Therapeutic Uses Of Botulinum Toxin

However paradoxical it may seem, botulinum toxin has over the past decade risen to the status of 'wonder drug'.47,48 It is used to treat a variety of diseases characterized by spasm or overactivity of a particular muscle or group of muscles. In many of these illnesses the muscular hyperactivity is the primary disorder (e.g., cervical dystonia), while in others, it is secondary to another disease (e.g., rigidity and tremor in Parkinson's disease). In most of these conditions intramuscular injection of botulinum toxin has become the treatment of choice and has replaced previous and much less satisfactory surgical or pharmacological alternatives. Clinically effective paralysis with type A botulinum toxin typically lasts three or four months, but it can be longer.47,48

The widespread applicability of botulinum toxin's ability to relax tense muscles originates in the work of two investigators. Alan Scott was an ophthalmologist who pioneered preclinical evaluation of botulinum toxin in monkeys and its subsequent clinical use in patients with strabismus (wandering eye) and blepharospasm;49 Edward Schantz was a protein chemist who had crystallized botulinum toxin type A and provided it on request to Scott.50 Botulinum toxin type A was licensed by the US Food and Drug Administration on December 1989 for the treatment of blepharospasm and strabismus, thus culminating more than a decade of collaborative effort by Scott and Schantz.

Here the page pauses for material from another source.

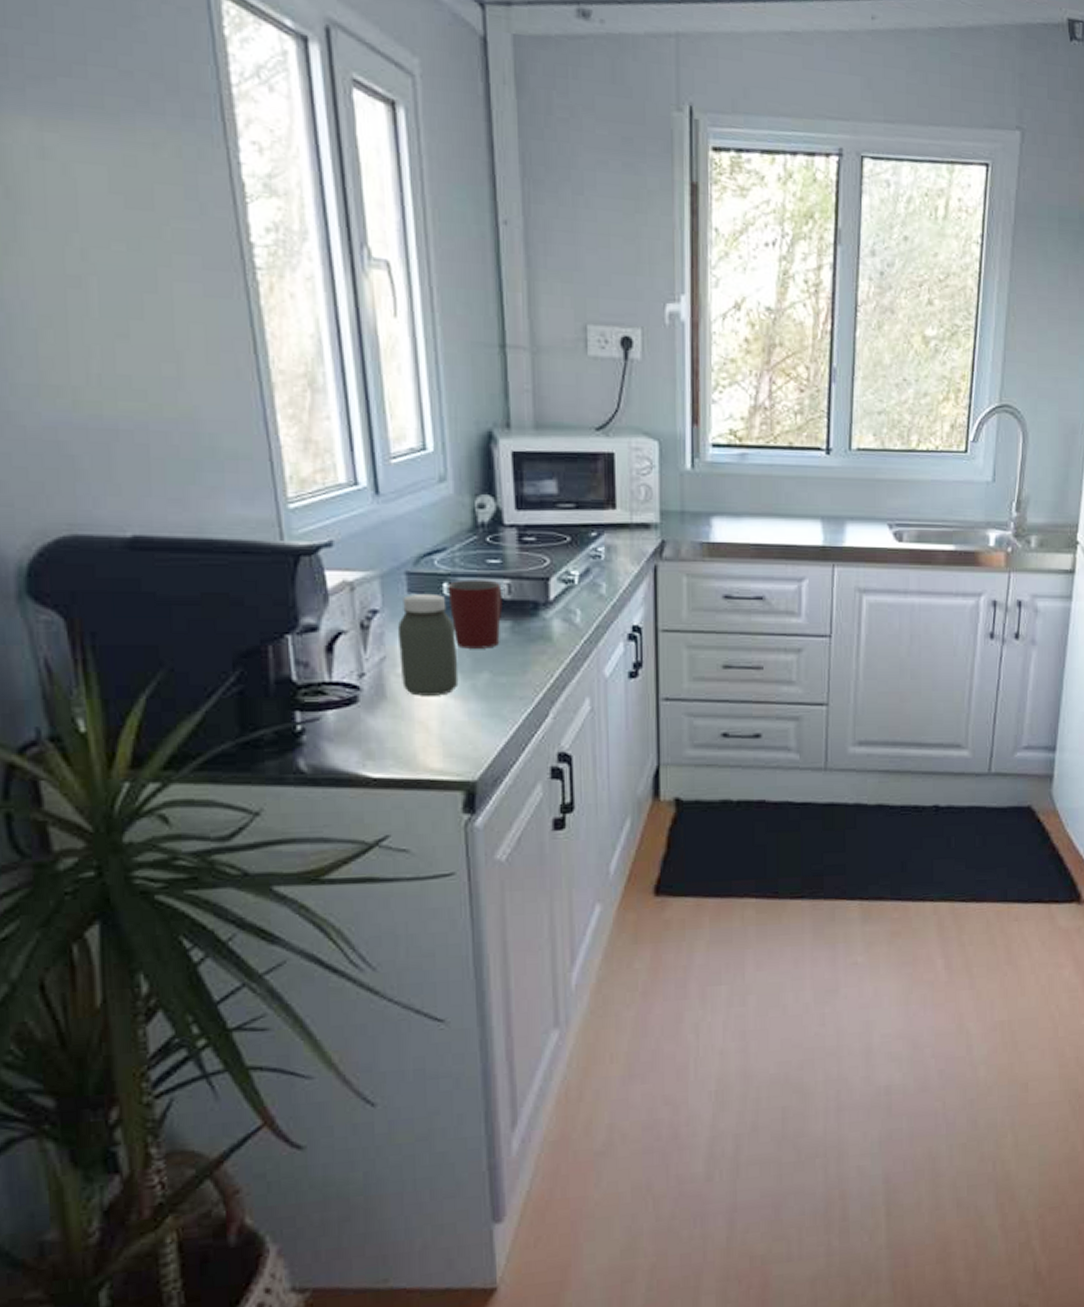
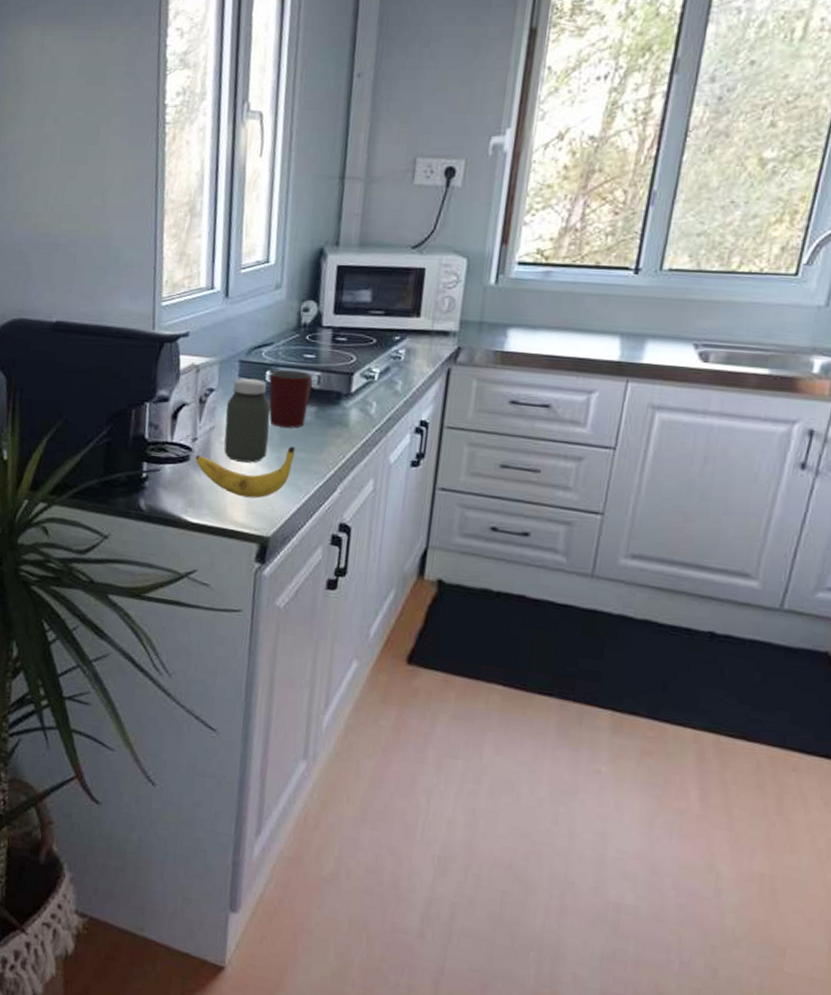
banana: none [367,670,493,738] -> present [195,446,296,499]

Once the effectiveness of botulinum toxin had become evident to clinicians, its application to other disorders or muscle contraction and movement quickly followed.47'48 The list of disorders for which botulinum toxin is being evaluated continues to lengthen and now includes smooth muscle (gastrointestinal) disorders and also a variety of skeletal muscle conditions that include cerebral palsy and extremity spasms after injury to the central nervous system. Botulinum toxin has even been used cosmetically for the removal of frown lines and 'crow's feet' wrinkles on the face.47

At present, there are two commercial preparations of botulinum toxin type A in use, one made in the United States (BOTOX®, Allergan) and one made in England (Dysport®, Speywood Pharmaceuticals): The potency of the two toxin preparations are not identical; 1 ng of BOTOX® contain approximately 2.5 units of toxin, whereas 1 ng of Dysport® contains 40 units (one unit of toxin is defined as the mouse LD50 dose).48

The clinical use of botulinum toxin is not without its problems. Several side-effects have been noted. Unwanted paralysis of adjacent muscles (e.g., ptosis obscuring vision, dysphagia resulting in aspiration) is caused by the diffusion of toxin away from the injection site. This complication limits the amount of toxin that can be injected at a given treatment session. Other side-effects include a transient influenza-like syndrome suggestive of an allergic reaction and the development of neutralizing antibodies that render the patient resistant to further treatment with botulinum toxin type A.46^18'51

Clinical experience with botulinum toxin has accumulated rapidly, and international conferences on its use now occur with regularity.51-53 Even so, the therapeutic application of botulinum toxin remains in its infancy. Much refinement and improvement in its usefulness can be expected in the years ahead. It is likely that additional botulinum toxin serotypes will come into widespread use (types B and F toxins have already been studied25'47'50'51), including type C toxin which, uniquely among the eight clostridial neurotoxins, has syntaxin as its substrate. Various combinations of toxins will likely be tried in order to prolong the duration of desired weakening or of frank paralysis (e.g., a mixture of toxins A, B, and C would cleave the three different protease substrates), and the problem of neutralizing antibody formation will also probably be solved.43 Tetanus toxin's retrograde axonal transport may be harnessed as a means to deliver various medications to the spinal cord and perhaps beyond. Finally, molecular engineering of the toxins may improve their duration of action or permit delivery of the light chain to other cell types, where it could block unwanted secretory activity.53 The paradoxical emergence of the world's most poisonous substance as a wonder drug at the very time that at least one nation was preparing to use it as a weapon of mass destruction illustrates once again the constant potential for the perversion of scientific knowledge. This paradox re-emphasizes the need for humanitarian principles, as well as humanitarians, always to prevail in the use of such knowledge.